6. If you didn’t buy pre-cut collards, stack the collard leaves on top of each other, 3-4 at a time, and chiffonade them. Cut across again if you want to make smaller pieces. Add them to a wok with the water, lime juice and salt. Cover with any lid that will contain the collards and cook over high heat for 3-4 minutes until the collards are steamed and tender.

7. For plating, arrange the collards atop of a bed of rice or quinoa. Add tofu over the top, drizzling any leftover sauce over the dish. Garnish with lime slices and mint leaves (if you’re fancy… we’re not). Serve.

Chili Lime Tofu (2)I SHOVED this in my mouth. Literally ate it like I was a seagull, ramming it down my gullet without chewing. As I told Ben, it was “OMGF*CKING GOOD”. Dave liked it, but wasn’t enamored with the meal like I was. Not that I cared as I greedily packed the leftovers up for lunch the next day.  I think there could have been a little more sauce overall, but I loved it.

I will also admit that Dave had a large hand in making this meal happen, due to the NYC transit system throwing me a commuting curveball the night this was on the menu, and he did a lot of prep work for me. Thanks hun!
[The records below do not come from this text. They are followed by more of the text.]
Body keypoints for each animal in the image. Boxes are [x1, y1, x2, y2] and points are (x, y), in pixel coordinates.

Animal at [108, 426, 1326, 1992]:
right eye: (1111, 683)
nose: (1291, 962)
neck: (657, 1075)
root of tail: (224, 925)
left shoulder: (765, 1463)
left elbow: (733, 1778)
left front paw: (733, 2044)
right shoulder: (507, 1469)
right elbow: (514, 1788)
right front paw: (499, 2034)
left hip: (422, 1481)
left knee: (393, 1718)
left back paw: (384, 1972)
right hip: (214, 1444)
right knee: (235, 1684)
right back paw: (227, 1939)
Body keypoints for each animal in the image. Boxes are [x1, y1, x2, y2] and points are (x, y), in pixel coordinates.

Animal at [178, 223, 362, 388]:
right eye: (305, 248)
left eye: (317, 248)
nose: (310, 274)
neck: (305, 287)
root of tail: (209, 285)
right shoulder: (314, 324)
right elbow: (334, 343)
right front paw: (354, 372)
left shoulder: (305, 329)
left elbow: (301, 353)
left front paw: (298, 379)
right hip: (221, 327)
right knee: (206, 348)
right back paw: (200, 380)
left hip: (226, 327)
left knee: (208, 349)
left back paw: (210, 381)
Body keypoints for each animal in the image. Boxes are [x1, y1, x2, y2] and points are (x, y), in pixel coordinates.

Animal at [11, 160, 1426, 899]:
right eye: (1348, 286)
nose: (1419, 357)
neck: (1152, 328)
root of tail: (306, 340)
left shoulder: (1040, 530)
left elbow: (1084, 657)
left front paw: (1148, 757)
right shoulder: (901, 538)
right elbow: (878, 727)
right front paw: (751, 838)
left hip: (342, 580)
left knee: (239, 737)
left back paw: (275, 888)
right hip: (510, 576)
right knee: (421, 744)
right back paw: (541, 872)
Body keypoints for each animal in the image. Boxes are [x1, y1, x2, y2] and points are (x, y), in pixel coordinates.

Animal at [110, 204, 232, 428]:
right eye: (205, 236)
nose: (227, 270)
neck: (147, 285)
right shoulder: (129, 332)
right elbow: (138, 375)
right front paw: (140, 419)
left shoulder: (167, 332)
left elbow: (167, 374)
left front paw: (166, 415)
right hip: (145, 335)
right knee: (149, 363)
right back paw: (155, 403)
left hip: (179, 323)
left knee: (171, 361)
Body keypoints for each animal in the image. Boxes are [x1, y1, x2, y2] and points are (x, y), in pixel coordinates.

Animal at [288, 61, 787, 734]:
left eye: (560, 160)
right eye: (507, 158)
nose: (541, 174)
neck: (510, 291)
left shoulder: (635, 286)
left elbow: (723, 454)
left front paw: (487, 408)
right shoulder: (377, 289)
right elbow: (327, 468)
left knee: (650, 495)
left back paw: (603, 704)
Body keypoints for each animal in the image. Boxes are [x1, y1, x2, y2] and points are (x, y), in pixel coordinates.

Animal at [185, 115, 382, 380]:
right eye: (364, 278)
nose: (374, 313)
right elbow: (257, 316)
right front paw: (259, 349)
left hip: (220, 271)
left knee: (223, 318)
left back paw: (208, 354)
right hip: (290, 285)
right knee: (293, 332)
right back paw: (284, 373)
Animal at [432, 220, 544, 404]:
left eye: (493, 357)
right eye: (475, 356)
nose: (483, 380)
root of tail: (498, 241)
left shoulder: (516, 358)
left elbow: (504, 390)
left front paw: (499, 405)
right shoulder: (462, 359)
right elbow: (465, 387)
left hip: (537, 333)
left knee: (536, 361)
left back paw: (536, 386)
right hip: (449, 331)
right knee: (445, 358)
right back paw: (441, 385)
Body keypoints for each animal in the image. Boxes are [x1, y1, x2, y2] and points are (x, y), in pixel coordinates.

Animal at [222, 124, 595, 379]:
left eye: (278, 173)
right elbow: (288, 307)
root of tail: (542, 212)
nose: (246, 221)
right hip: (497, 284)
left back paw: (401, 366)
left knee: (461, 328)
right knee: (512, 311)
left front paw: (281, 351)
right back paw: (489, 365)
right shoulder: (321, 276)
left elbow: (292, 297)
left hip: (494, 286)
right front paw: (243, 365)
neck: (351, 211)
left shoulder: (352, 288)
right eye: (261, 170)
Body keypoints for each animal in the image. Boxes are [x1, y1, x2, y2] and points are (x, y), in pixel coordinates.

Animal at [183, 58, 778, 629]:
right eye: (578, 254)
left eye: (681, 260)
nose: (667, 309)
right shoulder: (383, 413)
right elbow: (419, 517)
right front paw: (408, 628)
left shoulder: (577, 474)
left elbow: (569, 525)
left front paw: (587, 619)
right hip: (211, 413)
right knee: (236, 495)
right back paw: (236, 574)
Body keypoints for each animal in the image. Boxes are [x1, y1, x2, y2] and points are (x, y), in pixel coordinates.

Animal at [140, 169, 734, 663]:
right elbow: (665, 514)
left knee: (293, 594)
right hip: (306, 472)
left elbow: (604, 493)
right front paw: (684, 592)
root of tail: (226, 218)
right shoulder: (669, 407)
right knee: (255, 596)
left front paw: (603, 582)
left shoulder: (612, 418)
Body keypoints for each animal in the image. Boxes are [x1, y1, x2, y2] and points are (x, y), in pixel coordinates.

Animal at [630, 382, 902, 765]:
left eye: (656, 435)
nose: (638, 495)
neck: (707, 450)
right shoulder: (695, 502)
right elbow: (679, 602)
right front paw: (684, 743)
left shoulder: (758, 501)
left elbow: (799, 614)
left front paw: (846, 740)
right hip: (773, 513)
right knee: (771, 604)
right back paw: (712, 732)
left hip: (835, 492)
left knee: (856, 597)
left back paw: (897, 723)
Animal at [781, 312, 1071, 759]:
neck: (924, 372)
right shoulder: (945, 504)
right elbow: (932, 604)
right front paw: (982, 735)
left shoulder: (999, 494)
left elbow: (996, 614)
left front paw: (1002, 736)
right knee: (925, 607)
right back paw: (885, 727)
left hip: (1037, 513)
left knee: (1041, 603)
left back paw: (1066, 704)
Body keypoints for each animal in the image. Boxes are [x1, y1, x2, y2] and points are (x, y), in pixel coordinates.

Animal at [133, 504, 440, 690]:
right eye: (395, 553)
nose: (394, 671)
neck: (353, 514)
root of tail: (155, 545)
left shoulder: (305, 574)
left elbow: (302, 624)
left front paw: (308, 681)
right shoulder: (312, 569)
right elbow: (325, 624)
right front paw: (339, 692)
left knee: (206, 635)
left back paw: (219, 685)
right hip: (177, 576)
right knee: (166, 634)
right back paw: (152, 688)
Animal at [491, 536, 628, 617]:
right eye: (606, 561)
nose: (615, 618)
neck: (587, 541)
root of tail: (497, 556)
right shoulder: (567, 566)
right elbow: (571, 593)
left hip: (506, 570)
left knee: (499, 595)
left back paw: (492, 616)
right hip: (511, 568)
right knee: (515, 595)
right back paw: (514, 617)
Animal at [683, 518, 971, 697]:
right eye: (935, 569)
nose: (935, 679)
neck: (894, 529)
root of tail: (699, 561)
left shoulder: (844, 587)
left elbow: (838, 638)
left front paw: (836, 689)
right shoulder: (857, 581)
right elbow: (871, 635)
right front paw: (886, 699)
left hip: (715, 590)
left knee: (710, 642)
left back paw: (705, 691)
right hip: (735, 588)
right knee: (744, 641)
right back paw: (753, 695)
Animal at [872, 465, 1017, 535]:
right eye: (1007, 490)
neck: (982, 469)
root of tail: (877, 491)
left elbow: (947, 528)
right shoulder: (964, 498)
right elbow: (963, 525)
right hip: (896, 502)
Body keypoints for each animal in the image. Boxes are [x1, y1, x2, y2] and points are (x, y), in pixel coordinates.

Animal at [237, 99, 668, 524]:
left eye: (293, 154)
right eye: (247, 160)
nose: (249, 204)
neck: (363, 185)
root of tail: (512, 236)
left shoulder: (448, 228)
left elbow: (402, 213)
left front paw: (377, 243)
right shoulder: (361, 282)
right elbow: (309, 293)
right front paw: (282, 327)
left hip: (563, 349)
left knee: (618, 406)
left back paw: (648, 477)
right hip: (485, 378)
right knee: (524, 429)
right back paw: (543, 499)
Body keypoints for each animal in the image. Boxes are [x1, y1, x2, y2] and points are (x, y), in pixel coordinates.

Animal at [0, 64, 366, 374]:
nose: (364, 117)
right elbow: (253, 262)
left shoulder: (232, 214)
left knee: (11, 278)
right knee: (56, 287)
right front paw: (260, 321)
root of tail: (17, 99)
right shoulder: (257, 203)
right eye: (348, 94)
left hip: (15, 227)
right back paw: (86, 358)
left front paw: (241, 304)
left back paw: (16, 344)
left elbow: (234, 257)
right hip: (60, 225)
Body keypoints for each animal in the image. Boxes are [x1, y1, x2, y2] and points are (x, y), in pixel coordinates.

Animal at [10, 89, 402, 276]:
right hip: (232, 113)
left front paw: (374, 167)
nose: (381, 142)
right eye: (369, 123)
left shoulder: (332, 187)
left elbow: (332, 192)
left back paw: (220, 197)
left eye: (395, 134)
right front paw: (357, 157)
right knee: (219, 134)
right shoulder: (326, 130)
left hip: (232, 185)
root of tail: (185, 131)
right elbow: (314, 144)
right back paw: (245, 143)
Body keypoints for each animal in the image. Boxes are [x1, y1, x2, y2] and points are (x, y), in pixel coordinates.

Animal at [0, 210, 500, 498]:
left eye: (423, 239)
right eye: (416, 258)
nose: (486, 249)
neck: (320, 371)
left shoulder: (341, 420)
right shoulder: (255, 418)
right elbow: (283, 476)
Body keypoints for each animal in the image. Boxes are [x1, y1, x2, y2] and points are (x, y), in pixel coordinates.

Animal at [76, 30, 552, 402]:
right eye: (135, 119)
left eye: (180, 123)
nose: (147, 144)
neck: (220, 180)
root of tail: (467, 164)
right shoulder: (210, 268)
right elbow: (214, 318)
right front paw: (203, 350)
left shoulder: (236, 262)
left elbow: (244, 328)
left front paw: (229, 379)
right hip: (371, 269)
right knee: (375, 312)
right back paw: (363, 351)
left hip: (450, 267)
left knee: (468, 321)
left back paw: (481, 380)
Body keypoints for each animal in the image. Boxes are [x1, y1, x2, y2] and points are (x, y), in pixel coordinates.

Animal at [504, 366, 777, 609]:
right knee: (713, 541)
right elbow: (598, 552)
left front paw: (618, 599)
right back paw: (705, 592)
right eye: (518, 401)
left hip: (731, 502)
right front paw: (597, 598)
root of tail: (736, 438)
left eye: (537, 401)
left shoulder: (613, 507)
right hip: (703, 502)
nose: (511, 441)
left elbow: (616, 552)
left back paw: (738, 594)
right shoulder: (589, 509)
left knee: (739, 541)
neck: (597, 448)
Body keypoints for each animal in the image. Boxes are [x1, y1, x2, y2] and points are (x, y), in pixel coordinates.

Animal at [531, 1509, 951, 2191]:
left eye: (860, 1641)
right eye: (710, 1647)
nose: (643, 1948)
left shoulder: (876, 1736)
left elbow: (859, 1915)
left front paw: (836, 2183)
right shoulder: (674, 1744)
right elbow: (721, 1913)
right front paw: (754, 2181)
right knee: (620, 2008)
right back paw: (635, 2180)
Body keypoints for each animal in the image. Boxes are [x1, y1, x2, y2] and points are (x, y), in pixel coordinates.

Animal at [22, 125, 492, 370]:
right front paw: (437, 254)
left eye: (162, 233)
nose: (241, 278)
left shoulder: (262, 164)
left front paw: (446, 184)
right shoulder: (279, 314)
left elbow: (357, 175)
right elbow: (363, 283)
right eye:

Have you incorporated tofu into your cooking? Any successes/failures? I’d LOVE to find more recipes!


  1. When I saw your post title in my RSS reader, I sang that Killer Tofu hook out loud before reading. I can still ‘sing’ the entire Doug theme song. And remember all the little music twangs they played for different characters’ entry into a scene? 🙂

    And Quailman!

  2. this sounds pretty delicious. And good use of mise en place! A rarity.